Has anyone who wanted to be funnier ever managed to become so?
This semester I’m teaching a class called “Humor and Satire,” and, though we haven’t reached the satire part, I’m beginning to wonder if I understand humor very well. So far, nothing on the reading list, apparently, is funny, and my students’ idea of what’s funny often doesn’t match my sense of humor either.
It occurs to me I might be better off teaching a course called “Humorless Sermons” than one that’s supposed to be funny. No one is laughing as much as I hoped, and, in the middle of the night when I wake up from twisted and disturbing dreams designed to sublimate my frustration, I ruminate on the very nature of humor and what skills or traits (or whatever) a person needs to get a joke and/or whether a sense of humor is inherently subjective, untouchable by education.
Some years ago, during my quixotic teaching years, I devised and taught another course called “The Comic View” and ran into different but similarly nettling issues. Then, students did find some of the content funny, but, beyond sharing what each person thought was funny, they weren’t interested in talking. I’d ask how humor worked—what we can learn about what elicits laughter—and the response would be… crickets. No one wanted to talk about why they were amused.
But at least they laughed at first.
I took over “Humor and Satire”—with considerable trepidation—from a colleague when the class wouldn’t fit into his schedule. He is a director and drama teacher and improv sponsor at our school. Unlike me, he’s quite funny, and, though he helped me design and organize the course and approved the books I chose, thus far I haven’t been able to create the magic he intended.

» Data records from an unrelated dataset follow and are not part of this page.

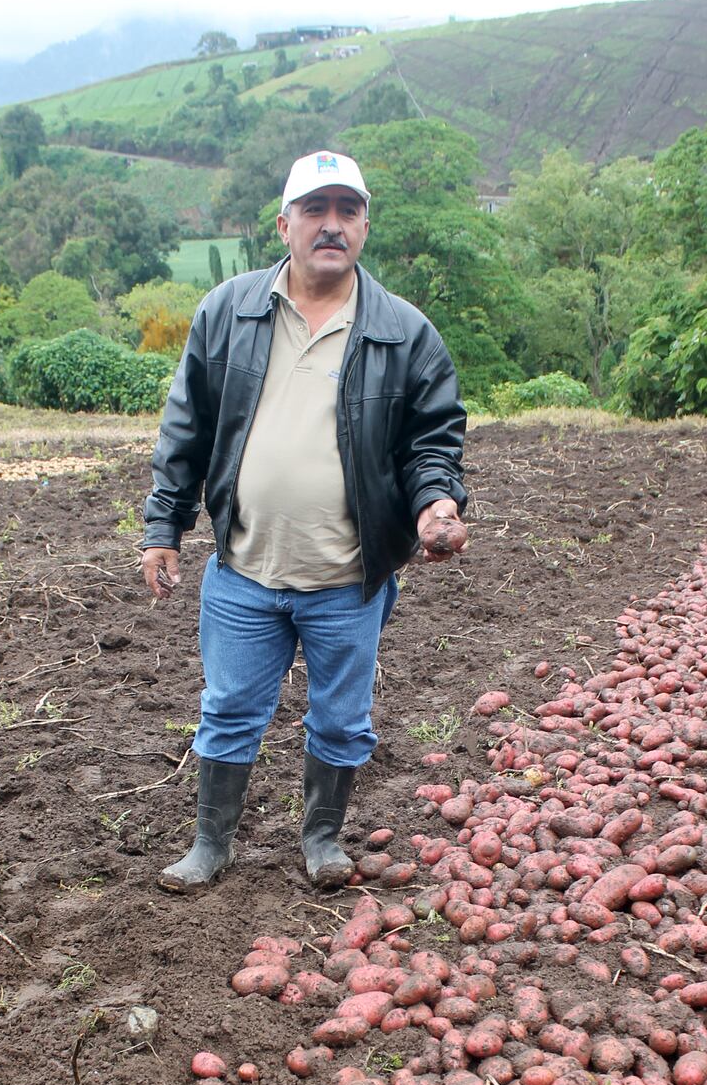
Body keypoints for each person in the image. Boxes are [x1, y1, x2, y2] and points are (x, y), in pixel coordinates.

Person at [141, 148, 468, 893]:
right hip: (245, 567)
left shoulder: (403, 331)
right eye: (315, 212)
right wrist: (165, 526)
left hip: (348, 576)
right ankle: (210, 844)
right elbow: (185, 427)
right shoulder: (228, 310)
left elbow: (432, 440)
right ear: (284, 224)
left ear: (363, 225)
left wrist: (437, 503)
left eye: (346, 211)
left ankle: (322, 839)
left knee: (343, 718)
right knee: (228, 709)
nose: (331, 226)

Why? It might be because I’m not funny or they are not sophisticated enough as readers to detect humor or humor itself is a challenging art form that’s easy to under-appreciate until you try it or maybe that humor, the minute you expose it to the spotlight of analysis, withers and dies. It could be all that and more.
For a recent assignment, I asked my class to write an essay (with the same title as this one) speculating on an essential trait of humor. The elusiveness of the answer, I hoped, would challenge them and—like the laboratory a course like this should be—lead us, together, to more sophisticated questions about what’s funny and why. I haven’t read their work yet, but, based on the number of times I answered, “Is it okay if we quote someone saying ‘fuck’?” I’m intimidated and afraid.

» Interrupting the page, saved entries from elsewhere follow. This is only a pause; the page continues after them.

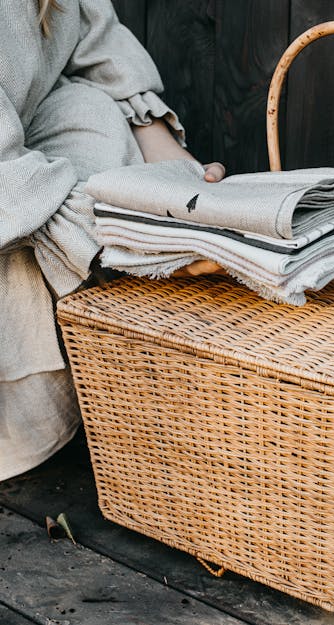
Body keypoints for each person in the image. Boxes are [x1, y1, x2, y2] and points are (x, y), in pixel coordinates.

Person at [0, 0, 225, 480]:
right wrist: (128, 239)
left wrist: (179, 173)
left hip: (23, 134)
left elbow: (94, 36)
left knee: (90, 111)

Were I writing the essay, I might argue similarly, that humor is inherently transgressive. It must cross a line or elude what’s “usual” or “acceptable” to hit its mark—but, if true, where does that leave stodgy (and older) professorial types like me? Does assigning a work as humor disqualify it as funny immediately?
My class, in their defense, puts up with me. My misguided enthusiasm, they communicate, is occasionally quaint and charming. I can’t help feeling a failure, however. Maybe an explained joke can’t be funny, but, if so, that truth doesn’t leave me much room to teach. The whole situation leads to a more existential question, “Can anything be taught at all?